§ **BRIEF**
Answer these questions from the Julia sampling thread.
1. According to the thread, when does rand allocate?
2. What benchmark result is reported for the version of take_sample! that uses rand()?
3. What method does the thread give for sampling without replacement?

§ **SUPPLIED TEXT**
I am trying to sample data from population within loop but that produces way too much allocations and making my algorithms lot slower. I need a way to sample data with no more than 1 allocation. How should I proceed??? Is there any inplace random number generator in julia.
Note that calls to rand()
do not allocate. It will only allocate if you construct a vector, ie. rand(10)
.
I need to generate random numbers within particular range, like 1: length(X).
I am trying mini batch gradient descent where I need small small batches of data, is it possible to sample without constructing a vector?
Something like
julia> v = Vector{Int}(undef, 3)
3-element Vector{Int64}:
235792464
235792496
293017040
julia> v .= rand(1:100, 3)
3-element Vector{Int64}:
78
12
50
?
julia> v = Vector{Int}(undef, 3)
3-element Vector{Int64}:
0
0
0
julia> v .= rand.(Ref(1:100))
3-element Vector{Int64}:
8
71
39
is much better as it doesn’t allocate yet another array
Like this? Notice the 0-allocations.
function take_sample!(data, sample)
N = length(data)
for i = 1:100
for j in eachindex(sample)
sample[j] = data[rand(1:N)]
end
end
end
N = 100
data = rand(-5:5, N)
sample = fill(0,5)
@btime take_sample!($data, $sample)
3.750 μs (0 allocations: 0 bytes)
Or a faster version using rand():
function take_sample!(data, sample)
N = length(data)
for i = 1:100
for j in eachindex(sample)
sample[j] = data[trunc(Int,N*rand()+1)]
end
end
end
@btime take_sample!($data, $sample)
1.050 μs (0 allocations: 0 bytes)
You can get it even a bit faster if you use a vector for rand() since it could be SIMD’ed.
This works good but I am unsure why Ref is used here?
Because otherwise you’d broadcast also 1:100
. Instead you want to say “for each iteration call rand(1:100)
”
However this is a sample with replacement
Hm. Did a quick check., would have expected a difference:
using Random, BenchmarkTools
Random.seed!(42)
v1 = Vector{Int}(undef, 100000)
v1 .= rand(1:2, length(v1))
@show v1
Random.seed!(42)
v2 = Vector{Int}(undef, 100000)
v2 .= rand.(Ref(1:2))
@show v2
@assert v1 == v2
nah they’re both samples with replacement.
Imagine you have 1M data points and you want to take a sample of 1000 of them… the question is will any of those 1M data points be included 2 or 3 or 4 etc times? Or is each data point included at most once?
To sample without replacement, you can just shuffle the indices and create a view:
mydata = rand(1_000_000);
indices = collect(1:1_000_000)
while ! done
shuffle!(indices)
subsample = @view(mydata[indices[1:100]])
... work with the subsample
end

§ **DATASET SECTION**
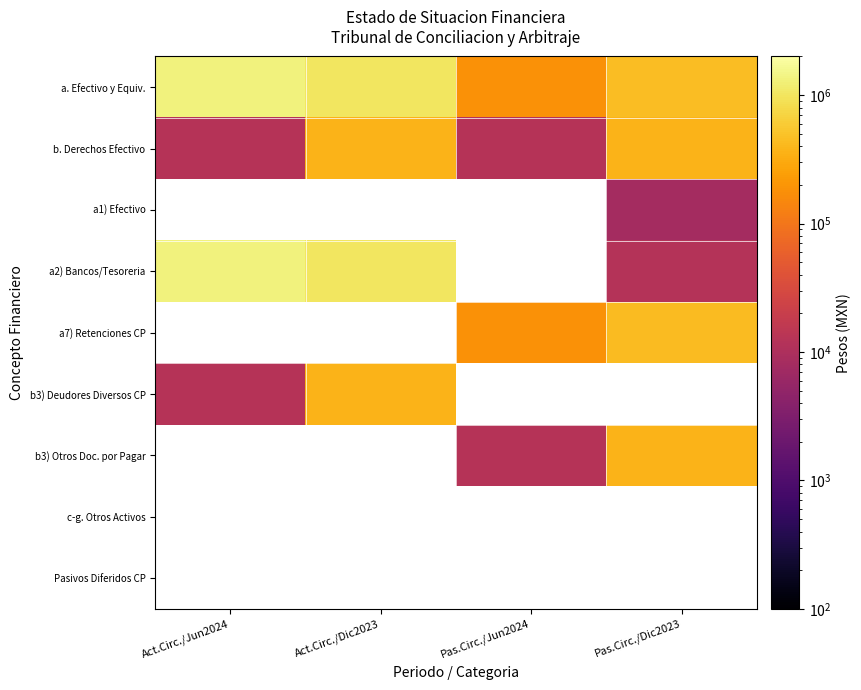

Which label corresponds to the smallest value in the chart?

Pas.Circ./Dic2023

§ **PROBLEM SOLUTION**
1. It allocates only when it constructs a vector, as in rand(10).
2. 1.050 μs (0 allocations: 0 bytes).
3. Shuffle the indices and create a view.